There is a certain kind of movie that is perfect for inter-city bus trips or flights – the kind that can be consumed while your neighbour snores into your ear and you regret having had that coffee before boarding. Jatadhara is one such film.
The Telugu occult thriller directed by Venkat Kalyan and Abhishek Jaiswal – also dubbed into Hindi – lands its first joke in its disclaimer: the movie doesn’t endorse superstition.
Humour is always on the fringes of Shiva’s quest to understand his true destiny. Scripture-quoting gurus, mumbo jumbo-spouting tantriks, possessed humans, kilos of ash – the 135-minute film has it all.
Shiva (Sudheer Babu) is an obsessive ghost hunter despite claiming that he doesn’t believe in ghosts. Shiva soon unearths a connection to a demoness who guards a treasure of gold and has a vampire-like affinity for blood. She also has a charming tendency to clatter her teeth, as though she is adjusting her divine dentures.
The demoness (Sonakshi Sinha) has already had an encounter with the gold-greedy Shobha (Shilpa Shirodkar). The clash between her and Shiva is the 135-minute movie’s highlight, coming after a boring exposition that could have been wrapped up in a few scenes.

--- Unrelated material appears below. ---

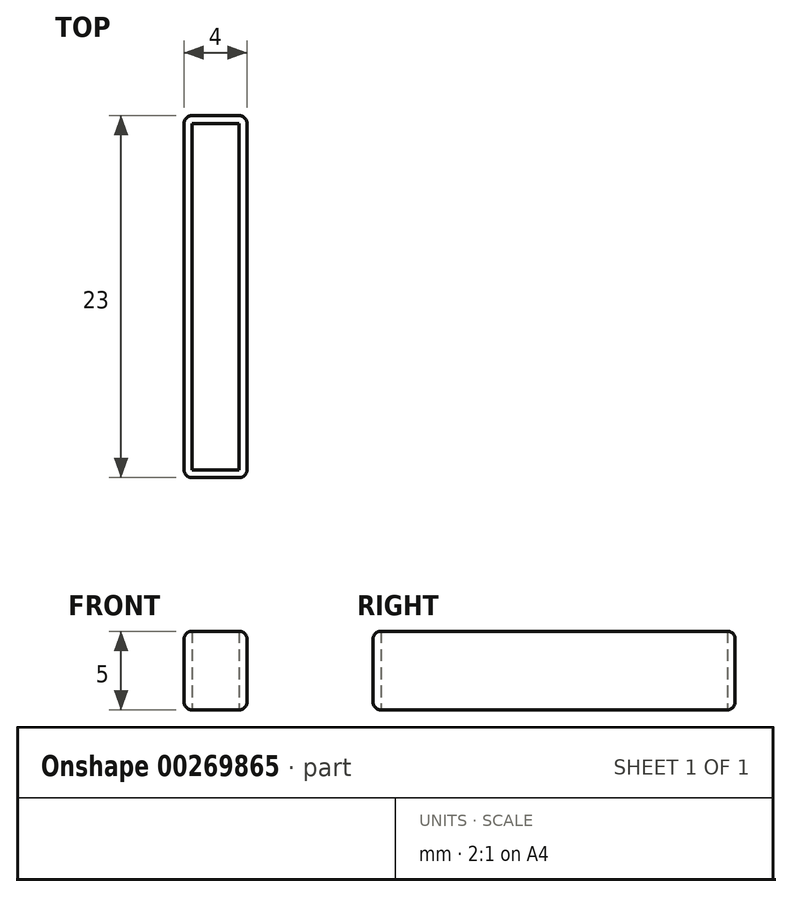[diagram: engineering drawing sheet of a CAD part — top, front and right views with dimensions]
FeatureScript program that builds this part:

Everything in the movie is unabashedly tacky, from the visual effects to the performances. The belief in pseudoscience and sorcery is serious and deep. There appears to be no difference between religion and black magic.
Even the floods in Kerala in 2018 is the result of human interference in the state of the Padmanabhaswamy temple’s mysterious gold reserves. Shiva earnestly explains the usefulness of the Tesla coil for ghost detection.
Jatadhara takes itself so seriously that it enacts a tantric ritual in full. The film pauses only to regard the truth about Shiva’s past, recovering in time to dish out unabashed ludicrousness.